14. Install A Junk Cleaner (Bleachbit):

I’ve not used Bleachbit. But everyone seems to like it, and you might want to try it out. It cleans up internet histories, destroys temporary files, and other junk that tends to accumulate on your system.

Linux is not like Windows (or at least, like Windows was in the days I used it). It does not accumulate a lot of junk to the point where it slows down and stops. But it can accumulate some junk, and apparently, Bleachbit helps take care of this.

I’ve decided to remove the recommendation to install bleachbit. As I already suggested, Linux is designed in such a way that the things a clean-up program like bleachbit does are unnecessary.

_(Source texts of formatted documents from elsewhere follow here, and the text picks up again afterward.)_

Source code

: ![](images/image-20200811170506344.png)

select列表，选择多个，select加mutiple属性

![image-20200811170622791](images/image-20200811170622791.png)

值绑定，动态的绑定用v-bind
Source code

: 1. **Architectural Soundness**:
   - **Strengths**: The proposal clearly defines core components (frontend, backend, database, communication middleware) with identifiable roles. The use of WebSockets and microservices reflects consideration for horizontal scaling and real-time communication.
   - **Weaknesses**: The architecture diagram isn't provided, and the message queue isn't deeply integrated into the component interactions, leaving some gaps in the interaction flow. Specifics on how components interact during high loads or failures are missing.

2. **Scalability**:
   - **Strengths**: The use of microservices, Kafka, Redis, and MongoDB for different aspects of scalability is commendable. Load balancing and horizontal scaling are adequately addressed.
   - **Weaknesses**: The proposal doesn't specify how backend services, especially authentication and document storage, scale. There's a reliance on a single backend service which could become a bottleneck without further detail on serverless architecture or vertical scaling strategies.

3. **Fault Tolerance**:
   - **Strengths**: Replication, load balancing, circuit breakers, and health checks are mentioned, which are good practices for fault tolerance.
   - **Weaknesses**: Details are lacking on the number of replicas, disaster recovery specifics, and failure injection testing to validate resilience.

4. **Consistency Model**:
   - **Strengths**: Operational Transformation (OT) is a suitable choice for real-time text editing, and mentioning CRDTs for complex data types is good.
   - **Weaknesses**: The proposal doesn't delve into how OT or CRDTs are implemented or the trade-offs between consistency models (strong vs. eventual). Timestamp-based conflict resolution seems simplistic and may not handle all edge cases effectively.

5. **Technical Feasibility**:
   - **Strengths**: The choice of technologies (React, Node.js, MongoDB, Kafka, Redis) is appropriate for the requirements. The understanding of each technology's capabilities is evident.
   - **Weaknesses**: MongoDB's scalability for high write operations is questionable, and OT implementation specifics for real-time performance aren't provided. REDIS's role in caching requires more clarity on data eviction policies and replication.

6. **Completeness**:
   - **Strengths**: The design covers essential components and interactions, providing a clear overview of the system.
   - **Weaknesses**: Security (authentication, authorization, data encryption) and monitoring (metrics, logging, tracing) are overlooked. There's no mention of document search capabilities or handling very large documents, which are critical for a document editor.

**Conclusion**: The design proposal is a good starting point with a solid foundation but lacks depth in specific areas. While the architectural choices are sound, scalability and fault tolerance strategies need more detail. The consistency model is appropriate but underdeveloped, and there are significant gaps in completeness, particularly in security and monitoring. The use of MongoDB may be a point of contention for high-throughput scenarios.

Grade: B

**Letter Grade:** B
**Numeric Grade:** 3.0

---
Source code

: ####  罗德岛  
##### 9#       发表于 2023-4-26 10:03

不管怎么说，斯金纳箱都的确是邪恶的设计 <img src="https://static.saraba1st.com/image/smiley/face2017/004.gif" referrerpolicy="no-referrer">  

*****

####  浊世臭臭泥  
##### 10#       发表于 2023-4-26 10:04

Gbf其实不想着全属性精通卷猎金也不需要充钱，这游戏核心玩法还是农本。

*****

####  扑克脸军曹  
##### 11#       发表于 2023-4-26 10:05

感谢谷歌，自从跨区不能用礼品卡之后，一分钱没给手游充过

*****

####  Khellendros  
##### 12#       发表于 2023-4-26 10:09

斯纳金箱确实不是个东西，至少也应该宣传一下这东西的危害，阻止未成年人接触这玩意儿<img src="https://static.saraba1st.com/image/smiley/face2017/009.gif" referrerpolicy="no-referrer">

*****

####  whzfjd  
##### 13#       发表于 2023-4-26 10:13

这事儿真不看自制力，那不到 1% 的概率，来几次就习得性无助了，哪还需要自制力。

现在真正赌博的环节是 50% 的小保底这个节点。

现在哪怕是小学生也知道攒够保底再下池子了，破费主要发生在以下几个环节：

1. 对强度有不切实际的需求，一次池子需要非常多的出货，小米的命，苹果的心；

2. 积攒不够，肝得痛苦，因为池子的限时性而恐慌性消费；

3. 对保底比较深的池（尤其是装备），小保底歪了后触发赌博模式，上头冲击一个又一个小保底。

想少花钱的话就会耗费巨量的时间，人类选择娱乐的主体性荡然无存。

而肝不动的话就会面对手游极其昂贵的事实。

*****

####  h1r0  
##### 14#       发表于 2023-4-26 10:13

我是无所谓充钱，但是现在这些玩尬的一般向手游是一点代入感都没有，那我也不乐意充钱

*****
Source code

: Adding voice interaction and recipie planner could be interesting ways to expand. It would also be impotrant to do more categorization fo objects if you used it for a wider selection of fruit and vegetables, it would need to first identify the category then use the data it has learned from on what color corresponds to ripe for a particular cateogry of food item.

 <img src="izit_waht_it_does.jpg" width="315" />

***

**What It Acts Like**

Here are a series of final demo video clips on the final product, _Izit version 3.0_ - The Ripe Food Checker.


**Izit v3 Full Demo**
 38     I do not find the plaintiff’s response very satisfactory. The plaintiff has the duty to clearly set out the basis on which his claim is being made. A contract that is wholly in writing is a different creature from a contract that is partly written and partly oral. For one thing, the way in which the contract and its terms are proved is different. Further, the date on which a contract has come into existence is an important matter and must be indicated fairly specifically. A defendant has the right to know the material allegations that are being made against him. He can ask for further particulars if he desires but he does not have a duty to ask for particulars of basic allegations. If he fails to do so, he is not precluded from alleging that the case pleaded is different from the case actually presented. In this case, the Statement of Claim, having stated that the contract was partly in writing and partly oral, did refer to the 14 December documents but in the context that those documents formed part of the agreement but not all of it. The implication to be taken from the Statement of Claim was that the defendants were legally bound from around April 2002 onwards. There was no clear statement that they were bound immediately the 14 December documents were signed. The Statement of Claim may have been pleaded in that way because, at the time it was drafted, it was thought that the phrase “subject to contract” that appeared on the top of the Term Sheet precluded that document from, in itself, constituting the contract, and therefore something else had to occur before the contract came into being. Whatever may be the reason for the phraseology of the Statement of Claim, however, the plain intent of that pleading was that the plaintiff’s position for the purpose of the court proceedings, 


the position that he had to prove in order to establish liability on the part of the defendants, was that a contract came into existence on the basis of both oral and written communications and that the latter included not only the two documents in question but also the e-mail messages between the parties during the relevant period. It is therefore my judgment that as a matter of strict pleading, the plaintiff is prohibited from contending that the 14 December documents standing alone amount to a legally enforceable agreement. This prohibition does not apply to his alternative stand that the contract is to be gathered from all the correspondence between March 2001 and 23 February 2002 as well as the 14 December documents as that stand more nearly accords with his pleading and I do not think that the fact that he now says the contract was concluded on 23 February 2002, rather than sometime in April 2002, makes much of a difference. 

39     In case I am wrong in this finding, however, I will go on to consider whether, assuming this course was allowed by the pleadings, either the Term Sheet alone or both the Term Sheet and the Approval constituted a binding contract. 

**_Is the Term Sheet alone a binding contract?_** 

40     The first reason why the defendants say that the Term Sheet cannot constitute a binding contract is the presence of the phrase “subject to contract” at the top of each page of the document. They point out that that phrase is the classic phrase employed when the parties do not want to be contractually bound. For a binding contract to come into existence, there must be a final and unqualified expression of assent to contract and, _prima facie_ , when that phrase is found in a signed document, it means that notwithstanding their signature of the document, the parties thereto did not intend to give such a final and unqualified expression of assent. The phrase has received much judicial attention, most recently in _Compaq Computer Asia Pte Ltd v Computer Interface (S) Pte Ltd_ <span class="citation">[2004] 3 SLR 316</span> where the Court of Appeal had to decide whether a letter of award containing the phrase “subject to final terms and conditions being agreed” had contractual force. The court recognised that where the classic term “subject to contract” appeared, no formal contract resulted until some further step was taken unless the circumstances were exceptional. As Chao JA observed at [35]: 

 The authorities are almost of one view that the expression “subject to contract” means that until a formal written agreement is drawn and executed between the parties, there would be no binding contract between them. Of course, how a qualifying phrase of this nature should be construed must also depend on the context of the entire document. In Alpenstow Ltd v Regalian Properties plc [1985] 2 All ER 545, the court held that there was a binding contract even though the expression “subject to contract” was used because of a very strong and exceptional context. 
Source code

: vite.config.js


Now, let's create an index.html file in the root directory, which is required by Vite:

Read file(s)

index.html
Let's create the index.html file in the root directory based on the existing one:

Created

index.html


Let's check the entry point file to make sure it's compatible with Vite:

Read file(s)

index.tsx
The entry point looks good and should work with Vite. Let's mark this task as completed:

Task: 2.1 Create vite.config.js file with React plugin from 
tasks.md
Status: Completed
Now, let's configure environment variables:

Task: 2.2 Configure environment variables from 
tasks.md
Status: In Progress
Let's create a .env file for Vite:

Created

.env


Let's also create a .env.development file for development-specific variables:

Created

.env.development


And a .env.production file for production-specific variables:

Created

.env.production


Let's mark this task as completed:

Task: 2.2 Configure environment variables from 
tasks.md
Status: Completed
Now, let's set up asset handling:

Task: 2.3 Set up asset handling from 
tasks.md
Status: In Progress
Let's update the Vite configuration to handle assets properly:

I suspect bleachbit is a bit like Linux based ant-virus software, something that former Windows users want to see, because such kludges are necessary in Windows.

So skip this step (I deleted the code for installing it anyway).

15. Install Skype…

… if you use it.

sudo apt-get install skype

16. Install the Unity Tweak Tool

You can configure, tweak, and generally mess around with your Unity Desktop using the installed System Settings and various esoteric bits of software, but if you install the Unity Tweak Tool you will probably find most of what you want to do, and more, there.

sudo apt install unity-tweak-tool

In the unlikely event that you end up messing up Unity with all your crazy tweaking….

…you can reset unity like this:

sudo apt-get install dconf-tools
dconf reset -f /org/compiz/
setsid unity
unity --reset-icons

Have Fun

Now, you know how to install software in Ubuntu, and generally, in debian based distributions, and you have some experience with the command line.

What you can do now is explore all the software that was automatically installed on your system, such as Libra Office (which stands in for Word, Excel, Power Point, etc) and all sorts of other cool stuff. If you installed the traditional style menu applet as described above, that is a good way to explore around among the available software offerings.

From now on, every now and then, run

sudo apt-get update

and

sudo apt-get upgrade

Also, on the standard Ubuntu distribution, there is a semi-automatic software updater that will remind you to update software now and then, or that can be set to do it automatically. I don’t like setting it for automatic on a laptop, but maybe on a desktop.